Big Data Technologies and Applications

Big Data Technologies and Applications PDF Author: Borko Furht
Publisher: Springer
ISBN: 3319445502
Category : Computers
Languages : en
Pages : 400

Get Book

Book Description
The objective of this book is to introduce the basic concepts of big data computing and then to describe the total solution of big data problems using HPCC, an open-source computing platform. The book comprises 15 chapters broken into three parts. The first part, Big Data Technologies, includes introductions to big data concepts and techniques; big data analytics; and visualization and learning techniques. The second part, LexisNexis Risk Solution to Big Data, focuses on specific technologies and techniques developed at LexisNexis to solve critical problems that use big data analytics. It covers the open source High Performance Computing Cluster (HPCC Systems®) platform and its architecture, as well as parallel data languages ECL and KEL, developed to effectively solve big data problems. The third part, Big Data Applications, describes various data intensive applications solved on HPCC Systems. It includes applications such as cyber security, social network analytics including fraud, Ebola spread modeling using big data analytics, unsupervised learning, and image classification. The book is intended for a wide variety of people including researchers, scientists, programmers, engineers, designers, developers, educators, and students. This book can also be beneficial for business managers, entrepreneurs, and investors.

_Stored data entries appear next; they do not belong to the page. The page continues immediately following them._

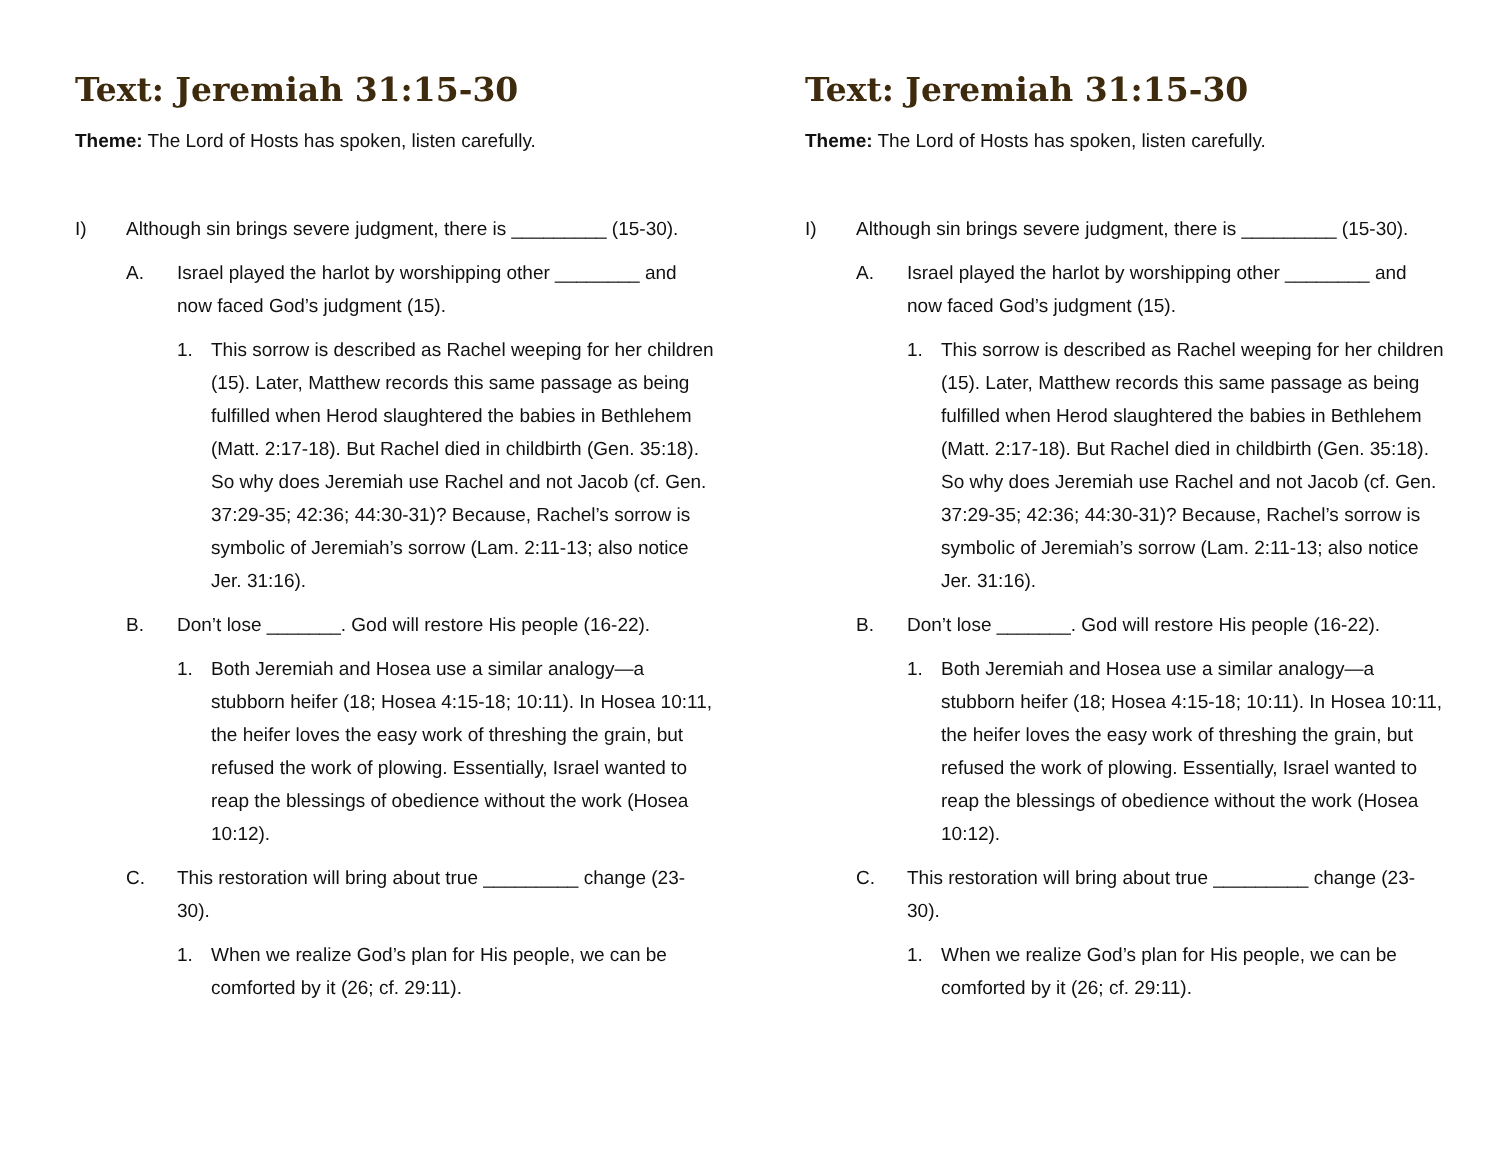Text: Jeremiah 31:15-30
Theme: The Lord of Hosts has spoken, listen carefully.
I) Although sin brings severe judgment, there is _________ (15-30).
A. Israel played the harlot by worshipping other ________ and now faced God’s judgment (15).
1. This sorrow is described as Rachel weeping for her children (15). Later, Matthew records this same passage as being fulfilled when Herod slaughtered the babies in Bethlehem (Matt. 2:17-18). But Rachel died in childbirth (Gen. 35:18). So why does Jeremiah use Rachel and not Jacob (cf. Gen. 37:29-35; 42:36; 44:30-31)? Because, Rachel’s sorrow is symbolic of Jeremiah’s sorrow (Lam. 2:11-13; also notice Jer. 31:16).
B. Don’t lose _______. God will restore His people (16-22).
1. Both Jeremiah and Hosea use a similar analogy—a stubborn heifer (18; Hosea 4:15-18; 10:11). In Hosea 10:11, the heifer loves the easy work of threshing the grain, but refused the work of plowing. Essentially, Israel wanted to reap the blessings of obedience without the work (Hosea 10:12).
C. This restoration will bring about true _________ change (23-30).
1. When we realize God’s plan for His people, we can be comforted by it (26; cf. 29:11).
Text: Jeremiah 31:15-30
Theme: The Lord of Hosts has spoken, listen carefully.
I) Although sin brings severe judgment, there is _________ (15-30).
A. Israel played the harlot by worshipping other ________ and now faced God’s judgment (15).
1. This sorrow is described as Rachel weeping for her children (15). Later, Matthew records this same passage as being fulfilled when Herod slaughtered the babies in Bethlehem (Matt. 2:17-18). But Rachel died in childbirth (Gen. 35:18). So why does Jeremiah use Rachel and not Jacob (cf. Gen. 37:29-35; 42:36; 44:30-31)? Because, Rachel’s sorrow is symbolic of Jeremiah’s sorrow (Lam. 2:11-13; also notice Jer. 31:16).
B. Don’t lose _______. God will restore His people (16-22).
1. Both Jeremiah and Hosea use a similar analogy—a stubborn heifer (18; Hosea 4:15-18; 10:11). In Hosea 10:11, the heifer loves the easy work of threshing the grain, but refused the work of plowing. Essentially, Israel wanted to reap the blessings of obedience without the work (Hosea 10:12).
C. This restoration will bring about true _________ change (23-30).
1. When we realize God’s plan for His people, we can be comforted by it (26; cf. 29:11).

Big Data Platforms and Applications

Big Data Platforms and Applications PDF Author: Florin Pop
Publisher: Springer Nature
ISBN: 3030388360
Category : Computers
Languages : en
Pages : 300

Get Book

Book Description
This book provides a review of advanced topics relating to the theory, research, analysis and implementation in the context of big data platforms and their applications, with a focus on methods, techniques, and performance evaluation. The explosive growth in the volume, speed, and variety of data being produced every day requires a continuous increase in the processing speeds of servers and of entire network infrastructures, as well as new resource management models. This poses significant challenges (and provides striking development opportunities) for data intensive and high-performance computing, i.e., how to efficiently turn extremely large datasets into valuable information and meaningful knowledge. The task of context data management is further complicated by the variety of sources such data derives from, resulting in different data formats, with varying storage, transformation, delivery, and archiving requirements. At the same time rapid responses are needed for real-time applications. With the emergence of cloud infrastructures, achieving highly scalable data management in such contexts is a critical problem, as the overall application performance is highly dependent on the properties of the data management service.